A wave of irrational anti-Chinese sentiment seems to have swept across the west

Editorial: In Britain, even legitimate concerns about Huawei, Chinese participation in the nuclear power programme and sponsorship of universities have turned paranoid

Thursday 16 September 2021 21:30 BST
Comments
(Dave Brown)

According to the prime minister, the submarine deal and embryonic defence and security pact between Australia, Britain and America – Aukus – is no more threatening to anyone than a koala bear: “Aukus is not intended to be adversarial towards any other power. It merely reflects the close relationship that we have with the United States and with Australia, the shared values that we have and the sheer level of trust between us that enables us to go to this extraordinary extent of sharing nuclear technology in the way that we are proposing to do.”

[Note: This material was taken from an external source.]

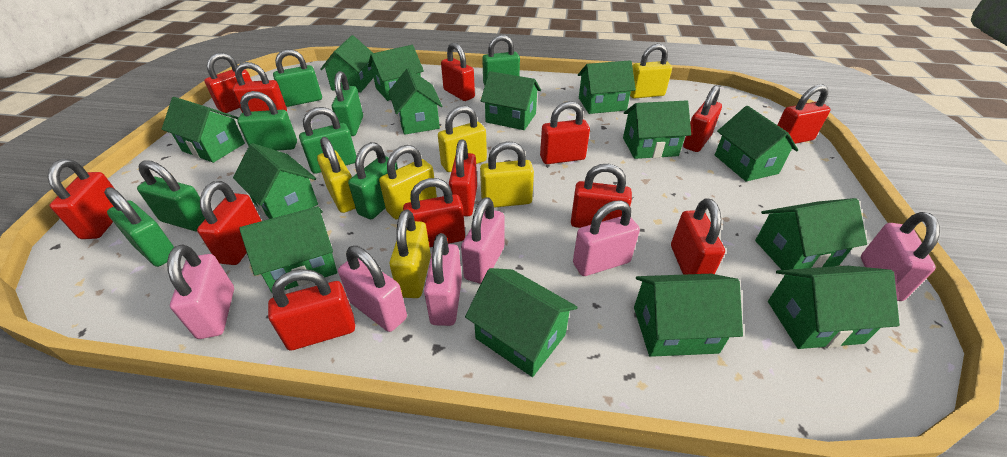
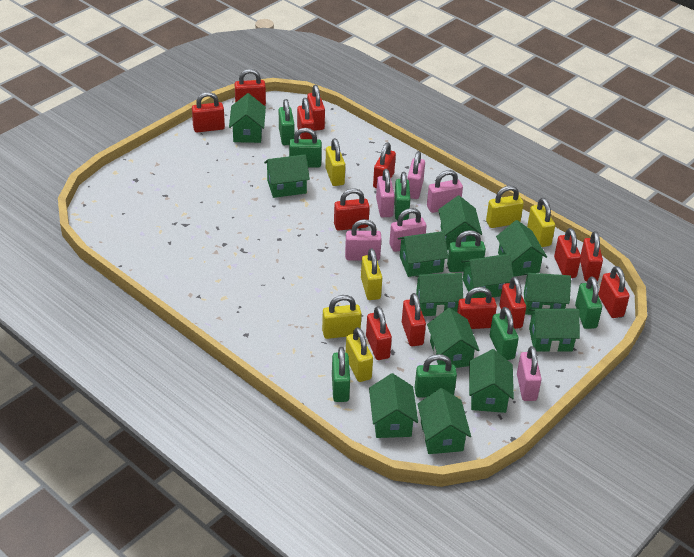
green house: 14 -> 13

Pull the other one, as they don’t quite say in Beijing. It looks as if China is being encircled. It is worth dwelling on the view from the east as “global Britain” pivots away from its priorities in Europe and towards the Indo-Pacific region, a slice of the globe the British abandoned – seemingly for good – when they closed the naval base in Singapore, the last relic of empire, a half century ago.

From the point of view of the People’s Republic, Aukus looks very much like another move in a new military alliance aimed at China, and adds, worryingly for them, to the existing diplomatic and defence relationships in the region, led by America – involving Japan, South Korea, Taiwan and (latterly) India.

Sino-Russian relations remain wary, as do China’s neighbours in the South China Sea, such as Vietnam and the Philippines – fearful about expansionism and a “sea grab” for territorial waters. Sometimes it must feel to the Chinese leadership that their only friends in their own back yard are the North Koreans, and that can’t be much comfort.

President Xi’s mouthpieces have, naturally, used state media to condemn the deal, with some preposterous claims about the pact breaking the international nuclear proliferation treaties. As rhetoric heats up, a senior Chinese military expert has said the newly announced pact puts Australia at risk of becoming a “potential target for nuclear strikes”.

The Chinese leadership might be better advised to consider why their neighbours and nations across the world are so concerned about the rise of their country as an economic, technological and industrial superpower, and with an increasingly assertive foreign policy. China is so big almost anything it does will disturb the status quo anywhere on Earth; when even the most gentle of giants steps forward, the land will shake.

China should be well aware of the many concerns expressed around the world about its less gentle steps – the treatment of dissent in Hong Kong, the Uighur Muslim people, violations of international law in the South China Sea, pollution and CO2 emissions, and the Belt and Road Initiative as a form of new-colonialism in large parts of Africa and Asia. Those are the new factors that have turned China’s extremely beneficial re-entry into the world economy into cause for concern, and has led to the early stages of a cold war.

That said, a wave of increasingly irrational and unevidenced Sinophobia seems to have swept across parts of the west, as if China is some sort of clear and immediate threat to national integrity. In Britain, even legitimate concerns about Huawei, Chinese participation in the nuclear power programme and sponsorship of universities have turned paranoid. There is, almost incredibly, talk of war over Taiwan, with no understanding of the sense of grievance China feels about the historic division of their nation.

If China is united and strong now, and reveres Mao, it is because they feel they have only relatively recently been free of foreign occupation and exploitation itself. Too many in the west choose to ignore the hurt and pain in China’s past, and its own quest for security.

Boris Johnson, with one eye on trade and investment, sometimes declares himself a “Sinophile”; while Dominic Raab, in his time as foreign secretary, let slip that human rights were not in any case top of his agenda. Yet the overwhelming mood is of paranoid hostility to China, and the feeling is bound to be reciprocated in Beijing.

There is an important, parochial dimension to Aukus. Even if everything that was claimed about China’s supposedly malign intentions were true, and it is set on global dominion, it is still odd to see Britain – at best a middle-sized European power – trying to project its modest power halfway around the world. The debacle in Afghanistan is a reminder of the flaws in the special relationship with America.

Common sense and recent experience suggests that the UK’s principal interests remain in Europe, and the threat to national security – including state-orchestrated murders on British soil – emanates from the Kremlin. Under President Trump, it was plain that America’s commitment to Nato and Europe could easily become weaker than it was historically, or than it is now.

It is (in a way) heartening and reassuring that old friendships in the “Anglosphere” are being cultivated, but the further damage Aukus has inflicted on the Anglo-French partnership can hardly be dismissed. The real special relationship for most of the past 120 years for the UK has been with France.

“Global Britain” is a slogan and, at best, an aspiration. Britain as a European power is the established geopolitical reality.